▸ Task statement
Locate every line in the material below that contains the word "giấu" and copy each of those lines. Matching is case-sensitive.

==== Data ====

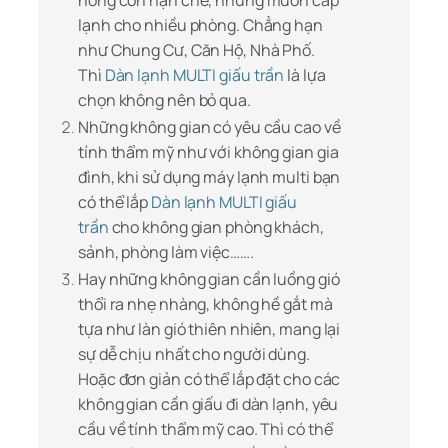
nóng còn hạn chế, nhưng muốn cấp
lạnh cho nhiều phòng. Chẳng hạn
như Chung Cư, Căn Hộ, Nhà Phố.
Thì
Dàn lạnh MULTI giấu trần
là lựa
chọn không nên bỏ qua.
Những không gian có yêu cầu cao về
tính thẩm mỹ như với không gian gia
đình, khi sử dụng máy lạnh multi bạn
có thể lắp
Dàn lạnh MULTI giấu
trần
cho không gian phòng khách,
sảnh, phòng làm việc…….
Hay những không gian cần luồng gió
thổi ra nhẹ nhàng, không hề gắt mà
tựa như làn gió thiên nhiên, mang lại
sự dễ chịu nhất cho người dùng.
Hoặc đơn giản có thể lắp đặt cho các
không gian cần giấu đi dàn lạnh, yêu
cầu về tính thẩm mỹ cao. Thì có thể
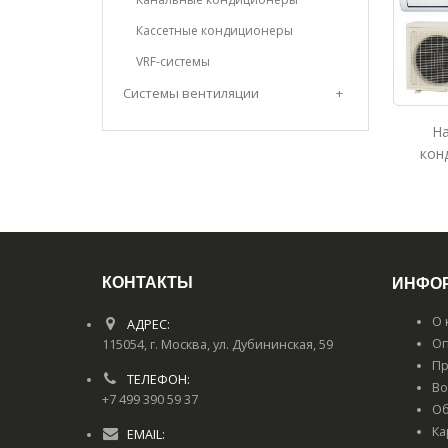
Кассетные кондиционеры
VRF-системы
Системы вентиляции
+
Н
кон
КОНТАКТЫ
ИНФО
О 
АДРЕС:
Оп
115054, г. Москва, ул. Дубининская, 59
Пр
ТЕЛЕФОН:
Во
+7 499 390 59 37
Об
Ка
EMAIL:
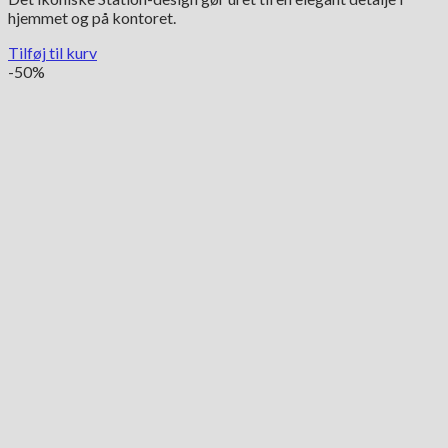
hjemmet og på kontoret.
Tilføj til kurv
-50%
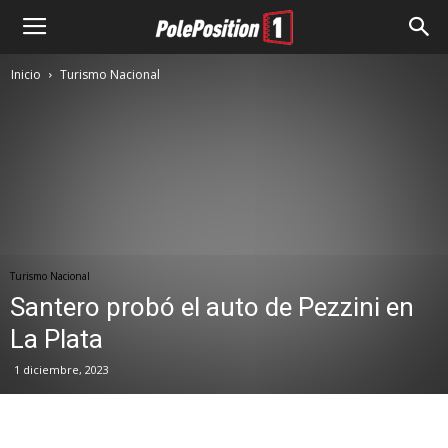
Inicio
Turismo Nacional
Turismo Nacional
Santero probó el auto de Pezzini en
La Plata
1 diciembre, 2023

====

▸ Task answer
Dàn lạnh MULTI giấu trần
Dàn lạnh MULTI giấu
không gian cần giấu đi dàn lạnh, yêu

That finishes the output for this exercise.